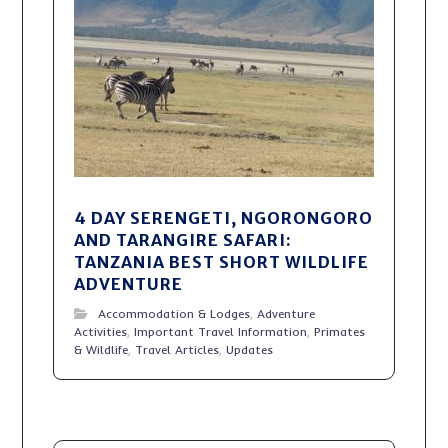
4 DAY SERENGETI, NGORONGORO
AND TARANGIRE SAFARI:
TANZANIA BEST SHORT WILDLIFE
ADVENTURE
Accommodation & Lodges
,
Adventure
Activities
,
Important Travel Information
,
Primates
& Wildlife
,
Travel Articles
,
Updates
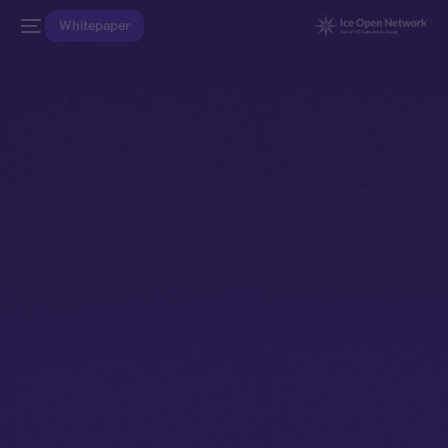
Whitepaper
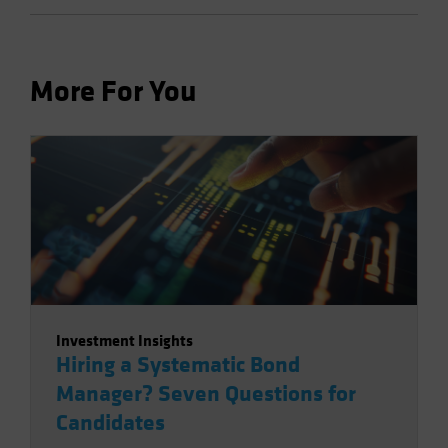
More For You
Investment Insights
Hiring a Systematic Bond
Manager? Seven Questions for
Candidates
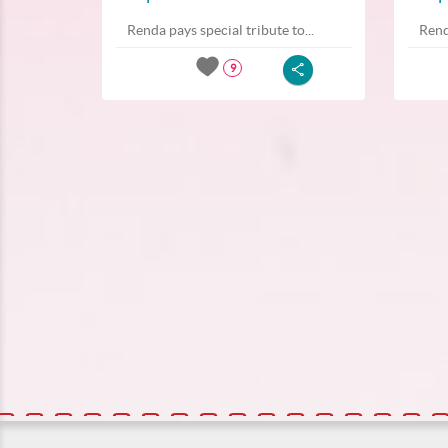
Renda pays special tribute to...
Rend
9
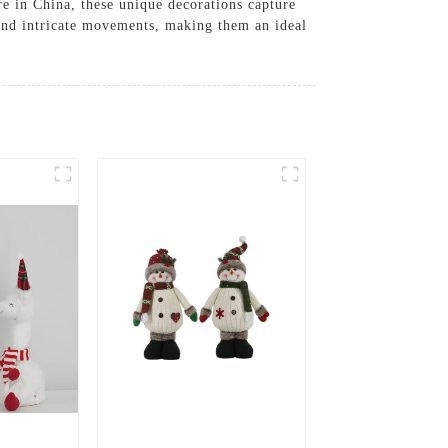
e in China, these unique decorations capture
 and intricate movements, making them an ideal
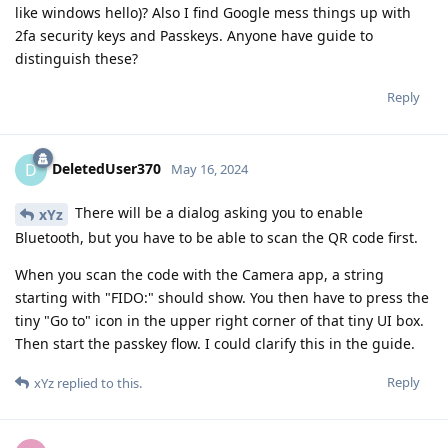
like windows hello)? Also I find Google mess things up with
2fa security keys and Passkeys. Anyone have guide to
distinguish these?
Reply
DeletedUser370
D
May 16, 2024
There will be a dialog asking you to enable
xYz
Bluetooth, but you have to be able to scan the QR code first.
When you scan the code with the Camera app, a string
starting with "FIDO:" should show. You then have to press the
tiny "Go to" icon in the upper right corner of that tiny UI box.
Then start the passkey flow. I could clarify this in the guide.
Reply
xYz
replied to this.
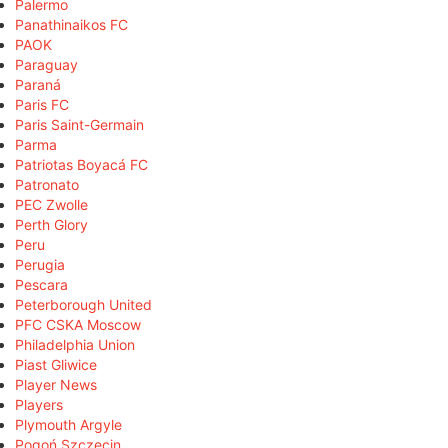
Palermo
Panathinaikos FC
PAOK
Paraguay
Paraná
Paris FC
Paris Saint-Germain
Parma
Patriotas Boyacá FC
Patronato
PEC Zwolle
Perth Glory
Peru
Perugia
Pescara
Peterborough United
PFC CSKA Moscow
Philadelphia Union
Piast Gliwice
Player News
Players
Plymouth Argyle
Pogoń Szczecin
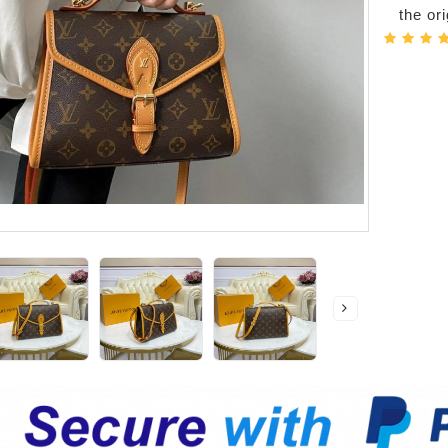
the or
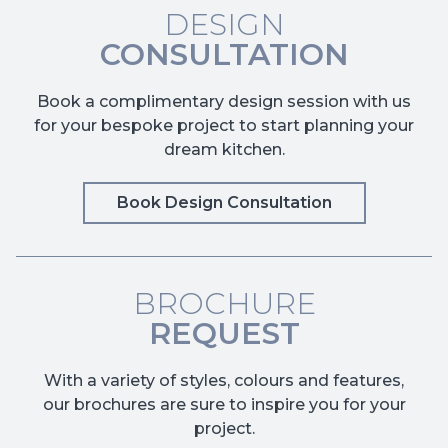
DESIGN
CONSULTATION
Book a complimentary design session with us
for your bespoke project to start planning your
dream kitchen.
Book Design Consultation
BROCHURE
REQUEST
With a variety of styles, colours and features,
our brochures are sure to inspire you for your
project.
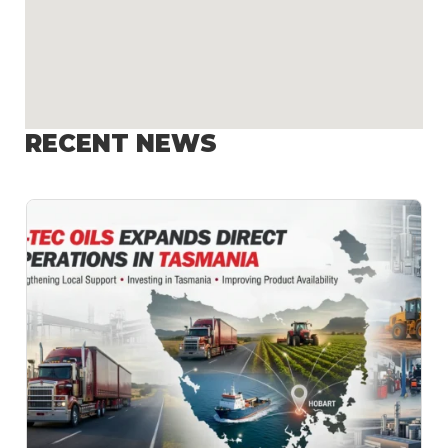
RECENT NEWS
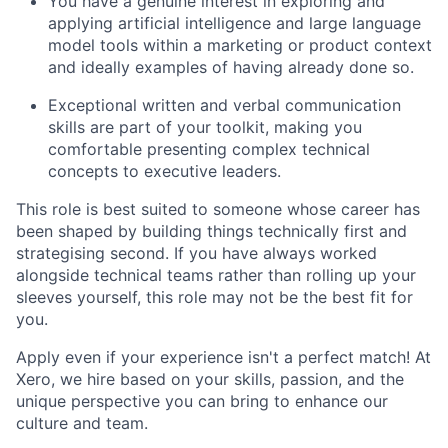
You have a genuine interest in exploring and
applying artificial intelligence and large language
model tools within a marketing or product context
and ideally examples of having already done so.
Exceptional written and verbal communication
skills are part of your toolkit, making you
comfortable presenting complex technical
concepts to executive leaders.
This role is best suited to someone whose career has
been shaped by building things technically first and
strategising second. If you have always worked
alongside technical teams rather than rolling up your
sleeves yourself, this role may not be the best fit for
you.
Apply even if your experience isn't a perfect match! At
Xero, we hire based on your skills, passion, and the
unique perspective you can bring to enhance our
culture and team.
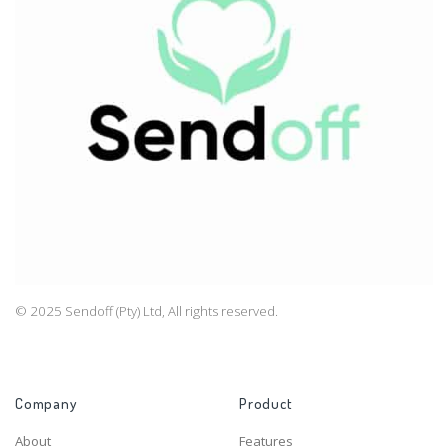
© 2025 Sendoff (Pty) Ltd, All rights reserved.
Company
Product
About
Features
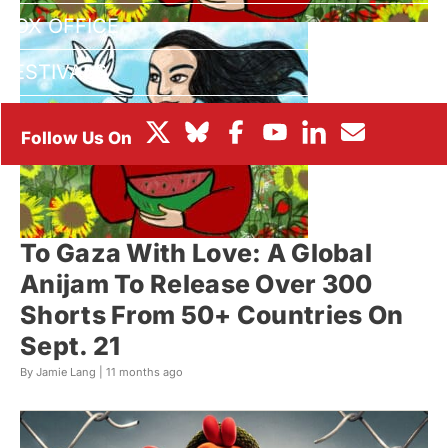
BOX OFFICE
FESTIVALS
To Gaza With Love: A Global
Anijam To Release Over 300
Shorts From 50+ Countries On
Sept. 21
By Jamie Lang |
11 months ago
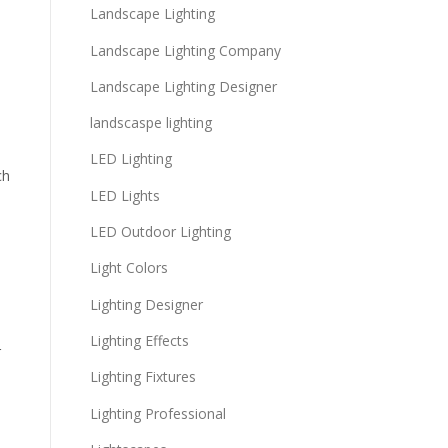
Landscape Lighting
e
Landscape Lighting Company
Landscape Lighting Designer
landscaspe lighting
LED Lighting
ch
LED Lights
LED Outdoor Lighting
Light Colors
Lighting Designer
Lighting Effects
r
Lighting Fixtures
Lighting Professional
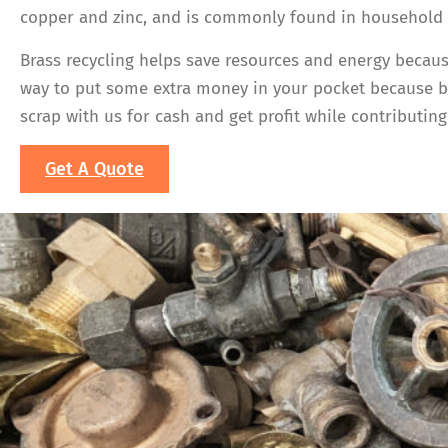
copper and zinc, and is commonly found in household i
Brass recycling helps save resources and energy becaus
way to put some extra money in your pocket because bra
scrap with us for cash and get profit while contributing 
Get A Quote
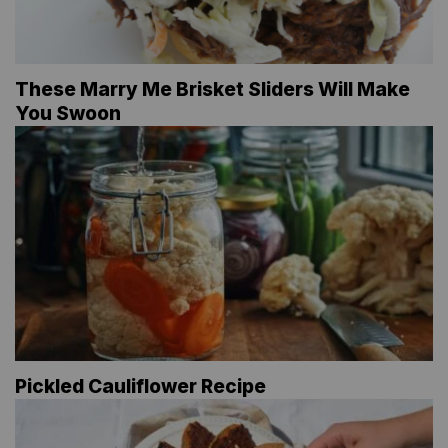
These Marry Me Brisket Sliders Will Make
You Swoon
Pickled Cauliflower Recipe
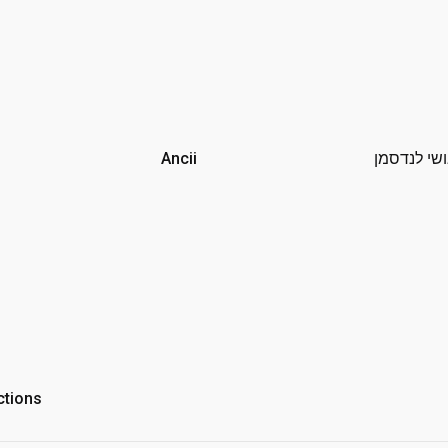
Ancii
אושי לנדס
ctions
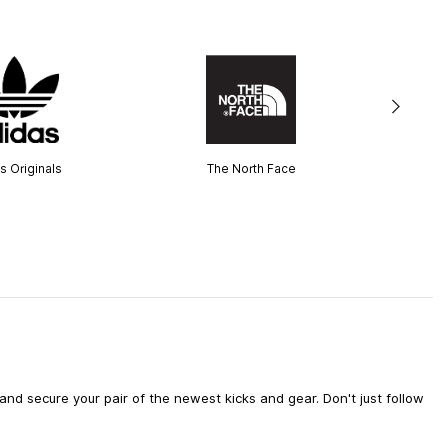
s Originals
The North Face
d secure your pair of the newest kicks and gear. Don't just follow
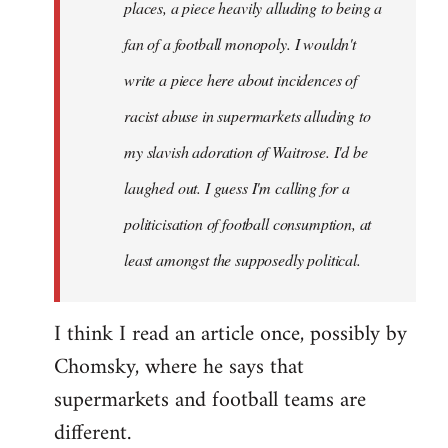
places, a piece heavily alluding to being a
fan of a football monopoly. I wouldn't
write a piece here about incidences of
racist abuse in supermarkets alluding to
my slavish adoration of Waitrose. I'd be
laughed out. I guess I'm calling for a
politicisation of football consumption, at
least amongst the supposedly political.
I think I read an article once, possibly by
Chomsky, where he says that
supermarkets and football teams are
different.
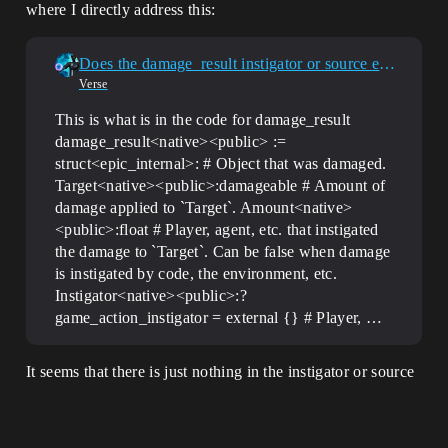
where I directly address this:
Does the damage_result instigator or source even work??
Verse
This is what is in the code for damage_result
damage_result<native><public> :=
struct<epic_internal>: # Object that was damaged.
Target<native><public>:damageable # Amount of
damage applied to `Target`. Amount<native>
<public>:float # Player, agent, etc. that instigated
the damage to `Target`. Can be false when damage
is instigated by code, the environment, etc.
Instigator<native><public>:?
game_action_instigator = external {} # Player, …
It seems that there is just nothing in the instigator or source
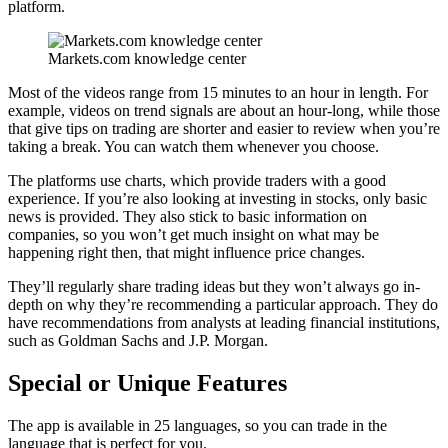
platform.
Markets.com knowledge center
Most of the videos range from 15 minutes to an hour in length. For
example, videos on trend signals are about an hour-long, while those
that give tips on trading are shorter and easier to review when you’re
taking a break. You can watch them whenever you choose.
The platforms use charts, which provide traders with a good
experience. If you’re also looking at investing in stocks, only basic
news is provided. They also stick to basic information on
companies, so you won’t get much insight on what may be
happening right then, that might influence price changes.
They’ll regularly share trading ideas but they won’t always go in-
depth on why they’re recommending a particular approach. They do
have recommendations from analysts at leading financial institutions,
such as Goldman Sachs and J.P. Morgan.
Special or Unique Features
The app is available in 25 languages, so you can trade in the
language that is perfect for you.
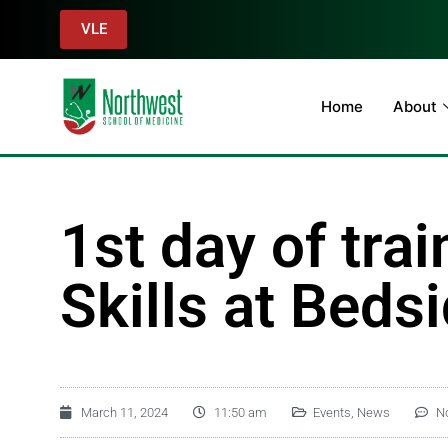
VLE
Home
About
1st day of tra
Skills at Beds
March 11, 2024
11:50 am
Events
,
News
N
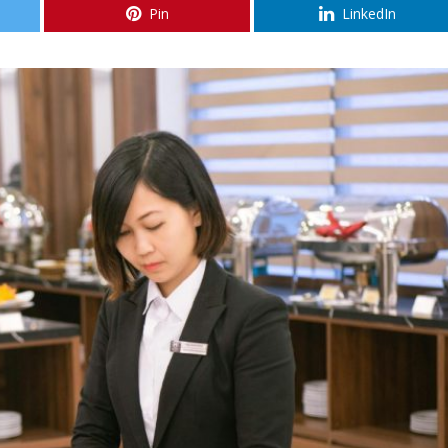
Pin
LinkedIn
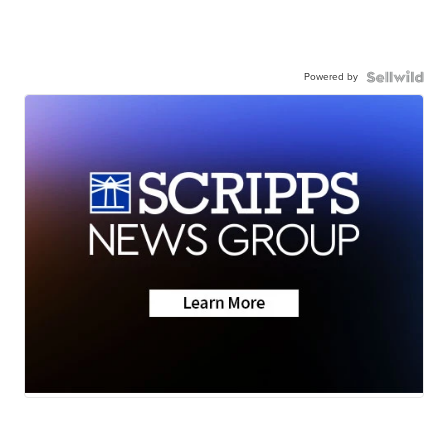
Powered by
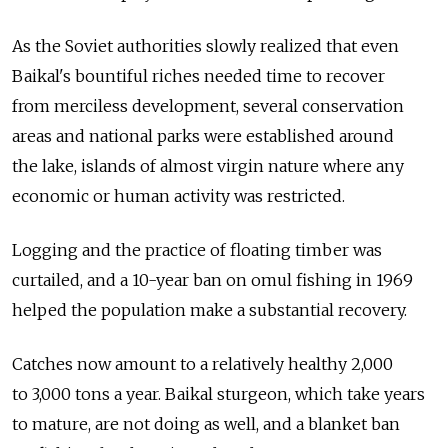
As the Soviet authorities slowly realized that even
Baikal's bountiful riches needed time to recover
from merciless development, several conservation
areas and national parks were established around
the lake, islands of almost virgin nature where any
economic or human activity was restricted.
Logging and the practice of floating timber was
curtailed, and a 10-year ban on omul fishing in 1969
helped the population make a substantial recovery.
Catches now amount to a relatively healthy 2,000
to 3,000 tons a year. Baikal sturgeon, which take years
to mature, are not doing as well, and a blanket ban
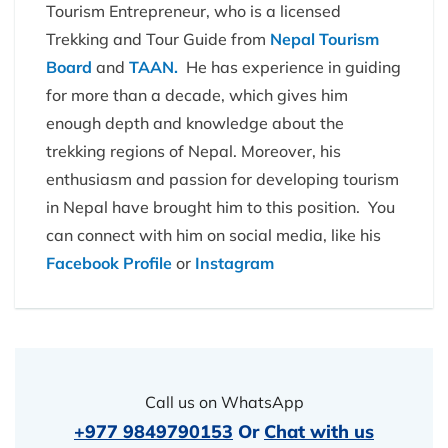
Tourism Entrepreneur, who is a licensed
Trekking and Tour Guide from
Nepal Tourism
Board
and
TAAN.
He has experience in guiding
for more than a decade, which gives him
enough depth and knowledge about the
trekking regions of Nepal. Moreover, his
enthusiasm and passion for developing tourism
in Nepal have brought him to this position. You
can connect with him on social media, like his
Facebook Profile
or
Instagram
Call us on WhatsApp
+977 9849790153
Or
Chat with us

* **Requirement**
Copy out the listing with every "Bluetooth" changed to "Wi-Fi" and everything else unchanged. Leave out the pictures.

* **Answer to this exercise**
4 DAY SERENGETI, NGORONGORO
AND TARANGIRE SAFARI:
TANZANIA BEST SHORT WILDLIFE
ADVENTURE
Accommodation & Lodges
,
Adventure
Activities
,
Important Travel Information
,
Primates
& Wildlife
,
Travel Articles
,
Updates
Whitepaper
More For You
Investment Insights
Hiring a Systematic Bond
Manager? Seven Questions for
Candidates
Renda pays special tribute to...
Rend
9
e in China, these unique decorations capture
 and intricate movements, making them an ideal
like windows hello)? Also I find Google mess things up with
2fa security keys and Passkeys. Anyone have guide to
distinguish these?
Reply
DeletedUser370
D
May 16, 2024
There will be a dialog asking you to enable
xYz
Wi-Fi, but you have to be able to scan the QR code first.
When you scan the code with the Camera app, a string
starting with "FIDO:" should show. You then have to press the
tiny "Go to" icon in the upper right corner of that tiny UI box.
Then start the passkey flow. I could clarify this in the guide.
Reply
xYz
replied to this.
Palermo
Panathinaikos FC
PAOK
Paraguay
Paraná
Paris FC
Paris Saint-Germain
Parma
Patriotas Boyacá FC
Patronato
PEC Zwolle
Perth Glory
Peru
Perugia
Pescara
Peterborough United
PFC CSKA Moscow
Philadelphia Union
Piast Gliwice
Player News
Players
Plymouth Argyle
Pogoń Szczecin
the or
DESIGN
CONSULTATION
Book a complimentary design session with us
for your bespoke project to start planning your
dream kitchen.
Book Design Consultation
BROCHURE
REQUEST
With a variety of styles, colours and features,
our brochures are sure to inspire you for your
project.
RECENT NEWS
You have a genuine interest in exploring and
applying artificial intelligence and large language
model tools within a marketing or product context
and ideally examples of having already done so.
Exceptional written and verbal communication
skills are part of your toolkit, making you
comfortable presenting complex technical
concepts to executive leaders.
This role is best suited to someone whose career has
been shaped by building things technically first and
strategising second. If you have always worked
alongside technical teams rather than rolling up your
sleeves yourself, this role may not be the best fit for
you.
Apply even if your experience isn't a perfect match! At
Xero, we hire based on your skills, passion, and the
unique perspective you can bring to enhance our
culture and team.
© 2025 Sendoff (Pty) Ltd, All rights reserved.
Company
Product
About
Features
BOX OFFICE
FESTIVALS
To Gaza With Love: A Global
Anijam To Release Over 300
Shorts From 50+ Countries On
Sept. 21
By Jamie Lang |
11 months ago
Landscape Lighting
e
Landscape Lighting Company
Landscape Lighting Designer
landscaspe lighting
LED Lighting
ch
LED Lights
LED Outdoor Lighting
Light Colors
Lighting Designer
Lighting Effects
r
Lighting Fixtures
Lighting Professional
copper and zinc, and is commonly found in household i
Brass recycling helps save resources and energy becaus
way to put some extra money in your pocket because bra
scrap with us for cash and get profit while contributing 
Get A Quote
These Marry Me Brisket Sliders Will Make
You Swoon
Pickled Cauliflower Recipe
Ancii
אושי לנדס
ctions
s Originals
The North Face
d secure your pair of the newest kicks and gear. Don't just follow
places, a piece heavily alluding to being a
fan of a football monopoly. I wouldn't
write a piece here about incidences of
racist abuse in supermarkets alluding to
my slavish adoration of Waitrose. I'd be
laughed out. I guess I'm calling for a
politicisation of football consumption, at
least amongst the supposedly political.
I think I read an article once, possibly by
Chomsky, where he says that
supermarkets and football teams are
different.
where I directly address this:
Does the damage_result instigator or source even work??
Verse
This is what is in the code for damage_result
damage_result<native><public> :=
struct<epic_internal>: # Object that was damaged.
Target<native><public>:damageable # Amount of
damage applied to `Target`. Amount<native>
<public>:float # Player, agent, etc. that instigated
the damage to `Target`. Can be false when damage
is instigated by code, the environment, etc.
Instigator<native><public>:?
game_action_instigator = external {} # Player, …
It seems that there is just nothing in the instigator or source
platform.
Markets.com knowledge center
Most of the videos range from 15 minutes to an hour in length. For
example, videos on trend signals are about an hour-long, while those
that give tips on trading are shorter and easier to review when you’re
taking a break. You can watch them whenever you choose.
The platforms use charts, which provide traders with a good
experience. If you’re also looking at investing in stocks, only basic
news is provided. They also stick to basic information on
companies, so you won’t get much insight on what may be
happening right then, that might influence price changes.
They’ll regularly share trading ideas but they won’t always go in-
depth on why they’re recommending a particular approach. They do
have recommendations from analysts at leading financial institutions,
such as Goldman Sachs and J.P. Morgan.
Special or Unique Features
The app is available in 25 languages, so you can trade in the
language that is perfect for you.
VLE
Home
About
1st day of tra
Skills at Beds
March 11, 2024
11:50 am
Events
,
News
N
Pin
LinkedIn
Powered by
As the Soviet authorities slowly realized that even
Baikal's bountiful riches needed time to recover
from merciless development, several conservation
areas and national parks were established around
the lake, islands of almost virgin nature where any
economic or human activity was restricted.
Logging and the practice of floating timber was
curtailed, and a 10-year ban on omul fishing in 1969
helped the population make a substantial recovery.
Catches now amount to a relatively healthy 2,000
to 3,000 tons a year. Baikal sturgeon, which take years
to mature, are not doing as well, and a blanket ban
Tourism Entrepreneur, who is a licensed
Trekking and Tour Guide from
Nepal Tourism
Board
and
TAAN.
He has experience in guiding
for more than a decade, which gives him
enough depth and knowledge about the
trekking regions of Nepal. Moreover, his
enthusiasm and passion for developing tourism
in Nepal have brought him to this position. You
can connect with him on social media, like his
Facebook Profile
or
Instagram
Call us on WhatsApp
+977 9849790153
Or
Chat with us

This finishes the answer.